Sierra Grande School hosted its annual Veterans Day program on Monday morning.
Sierra Grande fourth grader Iava Oringdulph-Williams sang the National Anthem after the flag raising ceremony. Symbols of a missing soldier's life were part of the POW/MIA ritual.
Courier photos by Lauren Krizansky
BLANCA/FT. GARLAND — Sierra Grande School hosted another memorable Veterans Day program on Monday.
The event included traditional flag raising ceremonies and singing of the national anthem, speeches from American Legion District 9 Vice-Commander Carol Kennedy and Costilla County Commissioner Crestina Martinez, a slide show and a presentation of pins and letters to the veterans. American Legion Post 142 Commander and Chaplin Bianes Elias Garcia conducted a traditional POW/MIA ceremony to recognize those who are not able to join the celebration.
The POW/MIA ritual
Those who have served and those currently serving the uniformed services of the United States are ever mindful that the sweetness of enduring peace has always been tainted by the bitterness of personal sacrifice. We are compelled to never forget that while we enjoy our daily pleasures, there are others who have endured and may still be enduring the agonies of pain, deprivation and internment.
Before we begin our activities this evening, we will pause to recognize our POW’s and MIA’s.
We call your attention to this small table, which occupies a place of dignity and honor near the head table. It is set for one, symbolizing the fact that members of our armed forces are missing from our ranks. They are referred to as POW’s and MIA’s.
We call them comrades.
They are unable to be with their loved ones and families tonight, so we join together to pay our humble tribute to them, and bear witness to their continued absence.
This table, set for one, is small, symbolizing the frailty of one prisoner, alone against his or her suppressors.
The tablecloth is white, symbolic of the purity of their intentions to respond to their country’s call to arms.
The single red rose in the vase, signifies the blood they many have shed in sacrifice to ensure the freedom of our beloved United States of America.

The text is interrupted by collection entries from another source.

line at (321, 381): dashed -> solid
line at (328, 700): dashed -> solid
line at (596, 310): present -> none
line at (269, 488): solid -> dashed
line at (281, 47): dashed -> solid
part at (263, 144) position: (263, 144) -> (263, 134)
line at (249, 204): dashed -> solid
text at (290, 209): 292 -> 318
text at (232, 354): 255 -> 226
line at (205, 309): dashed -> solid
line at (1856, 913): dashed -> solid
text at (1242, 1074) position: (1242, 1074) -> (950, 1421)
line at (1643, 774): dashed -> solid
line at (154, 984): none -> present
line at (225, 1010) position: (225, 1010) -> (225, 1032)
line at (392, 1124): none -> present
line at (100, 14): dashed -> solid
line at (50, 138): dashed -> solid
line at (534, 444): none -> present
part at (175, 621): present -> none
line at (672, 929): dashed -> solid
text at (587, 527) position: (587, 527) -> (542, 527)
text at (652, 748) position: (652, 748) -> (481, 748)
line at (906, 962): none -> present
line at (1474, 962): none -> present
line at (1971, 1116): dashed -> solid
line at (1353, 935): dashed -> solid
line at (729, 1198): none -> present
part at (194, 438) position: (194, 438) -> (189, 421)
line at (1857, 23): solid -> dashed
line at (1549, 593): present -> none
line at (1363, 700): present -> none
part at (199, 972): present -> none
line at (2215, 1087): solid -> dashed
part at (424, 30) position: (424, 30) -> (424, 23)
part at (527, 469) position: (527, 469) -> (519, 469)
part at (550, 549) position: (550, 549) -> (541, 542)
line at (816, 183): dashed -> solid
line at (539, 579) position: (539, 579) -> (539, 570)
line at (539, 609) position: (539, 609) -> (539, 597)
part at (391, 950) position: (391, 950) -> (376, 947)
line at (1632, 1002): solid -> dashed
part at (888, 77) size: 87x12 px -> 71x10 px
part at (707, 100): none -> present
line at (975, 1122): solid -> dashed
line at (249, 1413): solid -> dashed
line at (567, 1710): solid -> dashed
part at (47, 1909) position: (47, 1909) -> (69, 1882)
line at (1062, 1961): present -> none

This rose also reminds us of the family and friends of our missing comrades who keep the faith, while awaiting their return.
The yellow ribbon on the vase represents the yellow ribbons worn on the lapels of the thousands who demand with unyielding determination a proper accounting of our comrades who are not among us tonight.
A slice of lemon on the plate reminds us of their bitter fate.
The salt sprinkled on the plate reminds us of the countless fallen tears of families as they wait.
The glass is inverted - they cannot toast with us this night.
The chair is empty - they are not here.
The candle is reminiscent of the light of hope which lives in our hearts to illuminate their way home, away from their captors, to the open arms of a grateful nation.
Let us pray to the supreme commander that all of our comrades will soon be back within our ranks.
Let us remember and never forget their sacrifices.
May God forever watch over them and protect them and their families.